As we all know, the search for Paititi has attracted seekers, explorers and adventurers of all kinds for centuries. You can find all kinds of articles on this topic on the Internet.
This also applies to research carried out by the Inkarri Institute in the Inca citadel of Machu Picchu, between 2011 and 2014, as well as research carried out by Inkarri between 2016 and 2021 about strange mummies discovered in 2015 in the Nasca region. As of today, this research and analysis is still ongoing.
For this reason, we would like to point out that the only official and reliable information, concerning the search of Thierry Jamin and the Inkarri group, are those published on this website and on sites associated with Thierry Jamin and the Inkarri Institute:
Certain information disseminated on some platforms, supposedly “encyclopedic”, like Wikipedia, devoting articles on the Inkarri Institute or on myself, contain a large number of inaccuracies and malicious statements which sometimes border on defamation. Edently, they are not signed by any author. We warn our Internet friends against such maneuvers that we can only report and denounce. At the same time, we want to pay tribute to the courage of these anonymous authors…
We understand that the media coverage of the exploration campaigns carried out by the Inkarri group can sometimes irritate certain “specialists” of Païtiti, for whom all means are good to denigrate our work.
The budgets for organizing each research campaign are not trivial. Media coverage is a way for us to finance these investigations.

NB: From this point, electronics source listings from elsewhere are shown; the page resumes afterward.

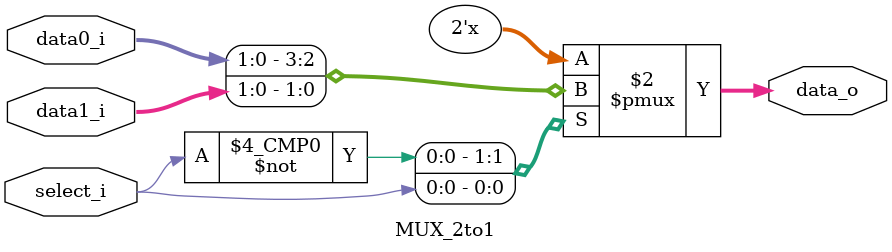
<source format=v>
     
module MUX_2to1(
               data0_i,
               data1_i,
               select_i,
               data_o
               );

parameter size = 2;			   
			
//I/O ports               
input   [size-1:0] data0_i;          
input   [size-1:0] data1_i;
input              select_i;
output  [size-1:0] data_o; 

//Internal Signals
reg     [size-1:0] data_o;

//Main function
always@(*) begin
	case(select_i)
		1'b0: data_o = data0_i;
		1'b1: data_o = data1_i;
	endcase
end

endmodule      
          
          
</source>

I would also like to point out that the Inkarri group, which I have the honor to lead since 2009, is only made up of professionals and always acts in strict compliance with Peruvian laws and regulations. Each of our investigative campaigns is systematically the subject of a research project, led by a Peruvian archaeologist. Each project is subject to the approval of the Peruvian Ministry of Culture and, where appropriate, the Ministries of the Environment, Health, Interior or Foreign Affairs.
I regret to tell to these pseudo “specialists” that the team of the Inkarri Institute is currently the only one to act in this way, in all legality.
We do not stop denouncing here, in Cusco, the illegal intrusions of national or foreign pseudo “explorers”, in search of Paititi with blows of dynamites, drones or metal detectors…
We know more than anyone what the quest for the lost city of the Incas means. This research must be deserved. Its discovery, we are convinced, will not be made by these huaqueros, visibly supported by these courageous anonymous authors.
It will only be through professional, serious and methodical investigation that it will one day be possible to bring the sacred city of the Incas from legend to science. This implies respect for laws, regulations and protocols, but also respect for human values and ancestral local traditions. These are all essential elements that the vast majority of Paititi researchers seem to forget.